The High Court reached this conclusion for two main reasons:

  1. She was employed to do the work that ultimately caused her injury and agreed to do this work. Therefore, the employer is entitled to assume that Ms Koehler was fit to do the work that she agreed to perform; and
  2. That the employer had no indication that Ms Koehler was at risk of suffering from a psychological injury. Whilst the complaints made by Ms Koehler let the employer know that she was struggling to complete her work, she at no time indicated that this work was affecting her health.

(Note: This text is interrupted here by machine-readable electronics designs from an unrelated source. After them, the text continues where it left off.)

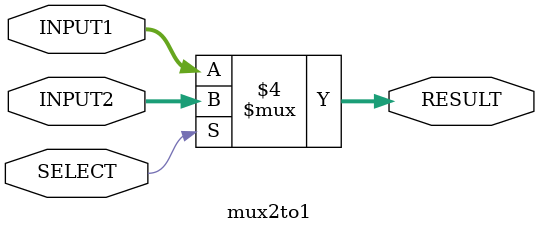
<source format=v>
/*
Author - W M D U Thilakarathna
Reg No - E/16/366
*/

module mux2to1(INPUT1, INPUT2, RESULT, SELECT);
    input [7:0] INPUT1, INPUT2; //declare inputs of the module
    input SELECT;               //declare inputs
    output reg [7:0] RESULT;    //declare outputs

    always @(*)
    begin
      if (SELECT == 1'b0)  //selecting according to the select signal
            RESULT = INPUT1;
      else 
            RESULT = INPUT2;
    end

endmodule
</source>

Action to consider if you suffer a psychological injury at work

If you have suffered a psychological injury at work, it is important that you try to retain any evidence that your employer was on notice of the risk to you, of psychological injury or illness, prior to you becoming sick.

This might include:

  • minutes of meetings where you mentioned it to management;
  • any witnesses that can confirm discussions you had with your employer;
  • emails that record/confirm meetings and conversations;
  • medical certificates or text messages to your boss where you have indicated that you were not coping at work and that your health was at risk.

Of course, each case is different and there may be scenarios where psychological harm is foreseeable without you having to specifically put your employer on notice; for example, cases of bullying, harassment or witnessing a traumatic event.

Finally, you may still be entitled to other types of WorkCover benefits where you are not required to establish negligence.